KUALA LUMPUR - Former Malaysian prime minister Mahathir Mohamad has again resurrected the issue of the supposed "marginalisation" of Malays in Singapore as part of his strident campaign to unseat Prime Minister Najib Razak.
But at least one prominent Malay politician in Malaysia has brushed aside the former premier's remarks, saying Singaporean Malays are not marginalised.
"I can't wait for Malays here to be like Singaporean Malays," said Mr Zaid Ibrahim, a former law minister who left Umno and joined the opposition.
In a video released on Sunday, Tun Dr Mahathir said that if Datuk Seri Najib stays in power, the Malays in Malaysia could become marginalised like their Singapore counterparts.
Speaking during a closed-door forum on June 17 with several non-governmental organisations at the Perdana Foundation, Dr Mahathir referred to the controversy surrounding the state investment fund, 1Malaysia Development Berhad, repeating that he found it difficult to imagine how it racked up RM42 billion (S$15 billion) in debts.

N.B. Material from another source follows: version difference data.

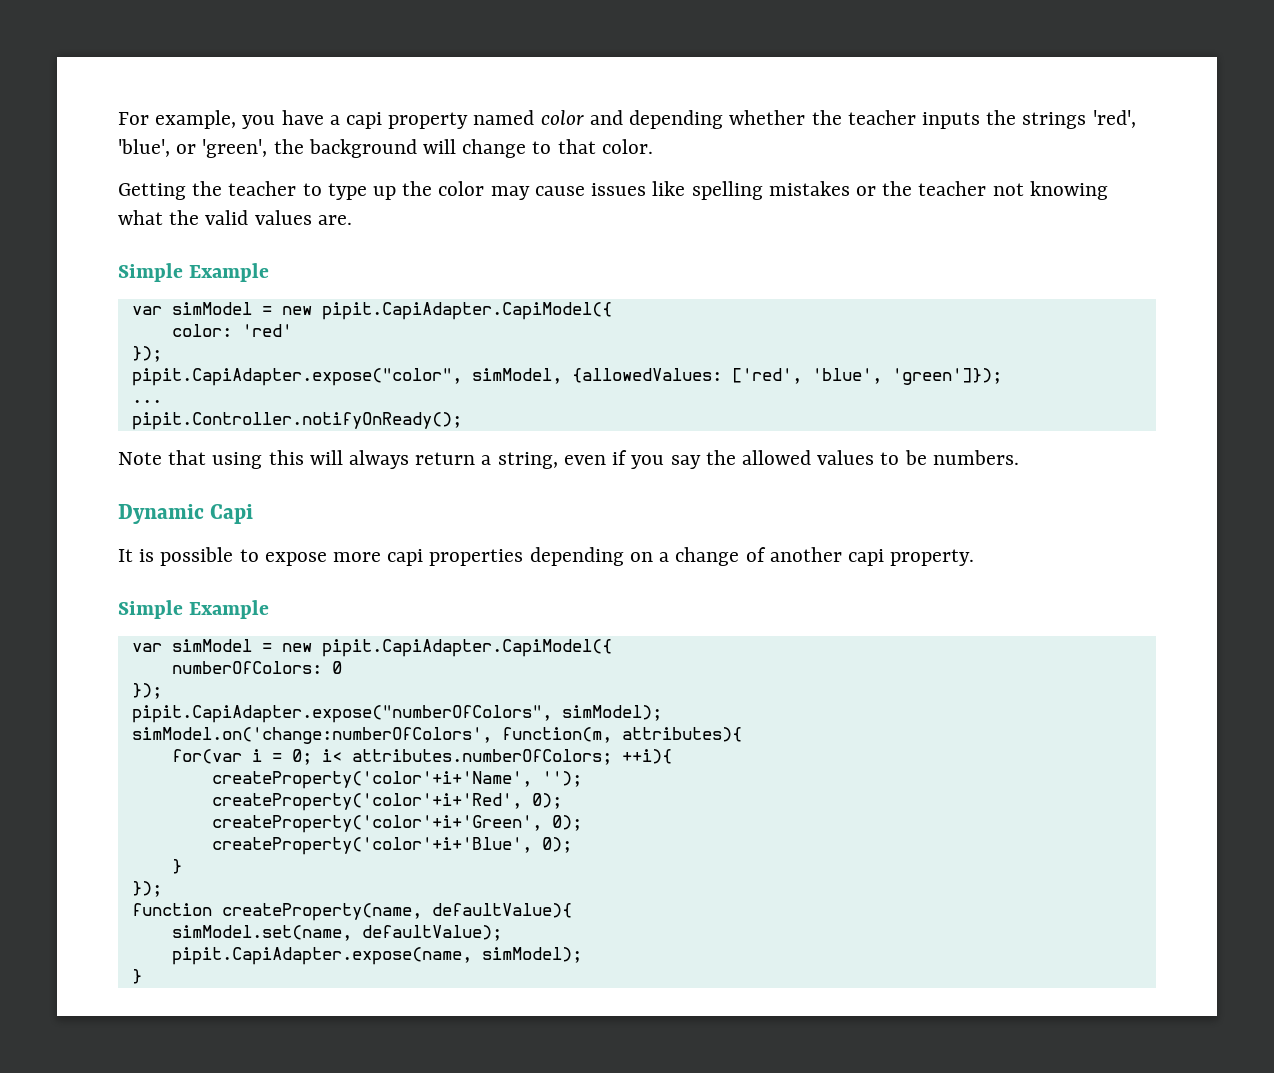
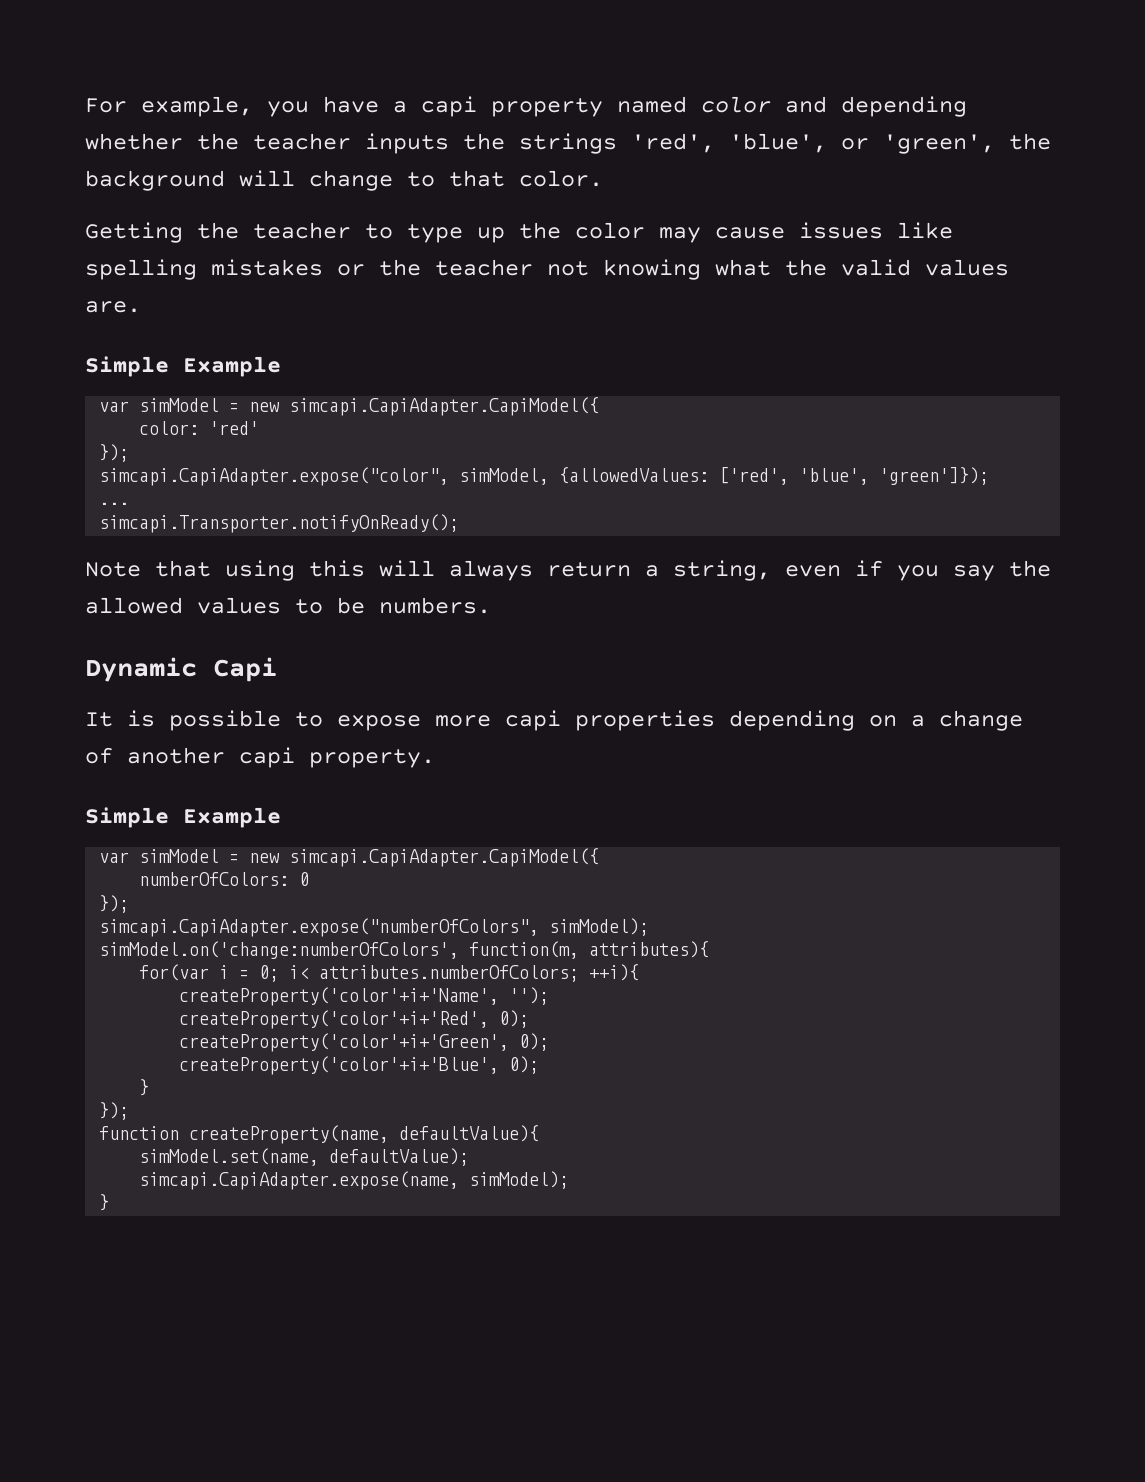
[321,302,612,320] pipit.CapiAdapter.CapiModel({ -> [289,397,600,416] simcapi.CapiAdapter.CapiModel({
[131,368,462,386] pipit.CapiAdapter.expose("color", -> [99,467,450,486] simcapi.CapiAdapter.expose("color",
[131,412,462,430] pipit.Controller.notifyOnReady(); -> [99,514,460,533] simcapi.Transporter.notifyOnReady();
[321,639,612,657] pipit.CapiAdapter.CapiModel({ -> [289,848,600,867] simcapi.CapiAdapter.CapiModel({
[131,705,552,723] pipit.CapiAdapter.expose("numberOfColors", -> [99,918,540,937] simcapi.CapiAdapter.expose("numberOfColors",
[171,947,472,965] pipit.CapiAdapter.expose(name, -> [139,1171,460,1190] simcapi.CapiAdapter.expose(name,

"But if we don't acknowledge the crime that is happening here, there is a high likelihood that we will lose and we will be divided... And we will suffer the fate of the Malays in Singapore, in southern Thailand and other places," he said.

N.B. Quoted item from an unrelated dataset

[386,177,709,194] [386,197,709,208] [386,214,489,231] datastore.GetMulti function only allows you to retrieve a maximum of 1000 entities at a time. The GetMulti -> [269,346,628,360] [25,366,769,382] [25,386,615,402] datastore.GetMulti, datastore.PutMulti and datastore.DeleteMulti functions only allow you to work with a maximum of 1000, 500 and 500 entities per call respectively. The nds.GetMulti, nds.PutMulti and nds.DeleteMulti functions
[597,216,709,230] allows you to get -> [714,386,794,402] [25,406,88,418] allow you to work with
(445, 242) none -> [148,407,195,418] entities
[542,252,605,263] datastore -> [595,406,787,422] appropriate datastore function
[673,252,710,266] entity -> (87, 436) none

Mr Zaid responded on Sunday saying he disagreed with Dr Mahathir's claim.
"Sorry Tun if under Najib Malays here will become like Spore Malays; I will give him full support. Malays under Najib will be Talibans," the former minister wrote on Twitter.
On Wednesday, Mr Zaid issued a clarification in his blog, claiming that an online news portal had suggested that his tweet meant that he would not mind Malays in Malaysia being marginalised as long as they do not become extremists like the Taleban.
"Malays are the majority ethnic group in Malaysia and have complete control over government and its apparatus, so to talk of Malay marginalisation is absolute nonsense," he said in the post on his blog, The Zaidgeist.
Mr Zaid reiterated that he did not want to see Malays becoming marginalised and poor.
"Malays should be given the best opportunities to improve and they deserve much more than what they currently have. But not all Malays in Malaysia are marginalised. In fact, they are first-class citizens at least on paper. Unfortunately, they have not been able to reap the benefits of first-class treatment because they do not have a good government with honest leaders," he wrote.
"That's what Malays here need. Good government with good, clean and honest leaders."